▶ [Dataset entries]
# # # #

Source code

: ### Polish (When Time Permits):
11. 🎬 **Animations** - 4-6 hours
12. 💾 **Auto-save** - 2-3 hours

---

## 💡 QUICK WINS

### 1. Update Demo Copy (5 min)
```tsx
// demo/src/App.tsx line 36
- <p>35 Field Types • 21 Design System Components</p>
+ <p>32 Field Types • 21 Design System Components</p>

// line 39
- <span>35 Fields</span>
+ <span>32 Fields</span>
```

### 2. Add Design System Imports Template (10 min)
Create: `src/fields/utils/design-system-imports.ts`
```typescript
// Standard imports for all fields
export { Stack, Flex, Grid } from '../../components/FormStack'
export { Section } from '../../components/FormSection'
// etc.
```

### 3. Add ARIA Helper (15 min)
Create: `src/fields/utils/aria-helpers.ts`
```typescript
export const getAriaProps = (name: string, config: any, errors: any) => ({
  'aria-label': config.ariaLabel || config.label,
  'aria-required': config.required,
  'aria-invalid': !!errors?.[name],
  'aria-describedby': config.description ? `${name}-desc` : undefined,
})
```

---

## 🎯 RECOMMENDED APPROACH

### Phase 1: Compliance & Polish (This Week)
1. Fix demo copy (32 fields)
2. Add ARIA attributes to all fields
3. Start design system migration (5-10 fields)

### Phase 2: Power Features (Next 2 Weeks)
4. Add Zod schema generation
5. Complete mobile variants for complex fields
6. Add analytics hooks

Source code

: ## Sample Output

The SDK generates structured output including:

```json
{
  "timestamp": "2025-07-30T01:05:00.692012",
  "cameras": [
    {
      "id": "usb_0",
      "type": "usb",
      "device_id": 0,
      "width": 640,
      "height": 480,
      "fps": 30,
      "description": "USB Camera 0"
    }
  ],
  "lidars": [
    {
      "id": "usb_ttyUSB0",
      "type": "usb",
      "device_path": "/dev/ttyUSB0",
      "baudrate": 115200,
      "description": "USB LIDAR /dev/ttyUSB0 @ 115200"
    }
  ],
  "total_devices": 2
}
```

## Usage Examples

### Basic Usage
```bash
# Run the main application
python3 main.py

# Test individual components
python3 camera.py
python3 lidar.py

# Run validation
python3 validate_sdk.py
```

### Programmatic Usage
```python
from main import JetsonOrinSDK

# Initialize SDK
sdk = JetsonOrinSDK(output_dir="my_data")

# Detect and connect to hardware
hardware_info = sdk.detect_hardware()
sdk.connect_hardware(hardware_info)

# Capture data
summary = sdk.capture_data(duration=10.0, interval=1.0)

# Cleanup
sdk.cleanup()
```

# # # #

▶ [Work task]
All that belongs in the answer is an exact copy of the lines from the start of the records above through the line with "### 2. Add Design".

▶ [Result of the exercise]
Source code

: ### Polish (When Time Permits):
11. 🎬 **Animations** - 4-6 hours
12. 💾 **Auto-save** - 2-3 hours

---

## 💡 QUICK WINS

### 1. Update Demo Copy (5 min)
```tsx
// demo/src/App.tsx line 36
- <p>35 Field Types • 21 Design System Components</p>
+ <p>32 Field Types • 21 Design System Components</p>

// line 39
- <span>35 Fields</span>
+ <span>32 Fields</span>
```

### 2. Add Design System Imports Template (10 min)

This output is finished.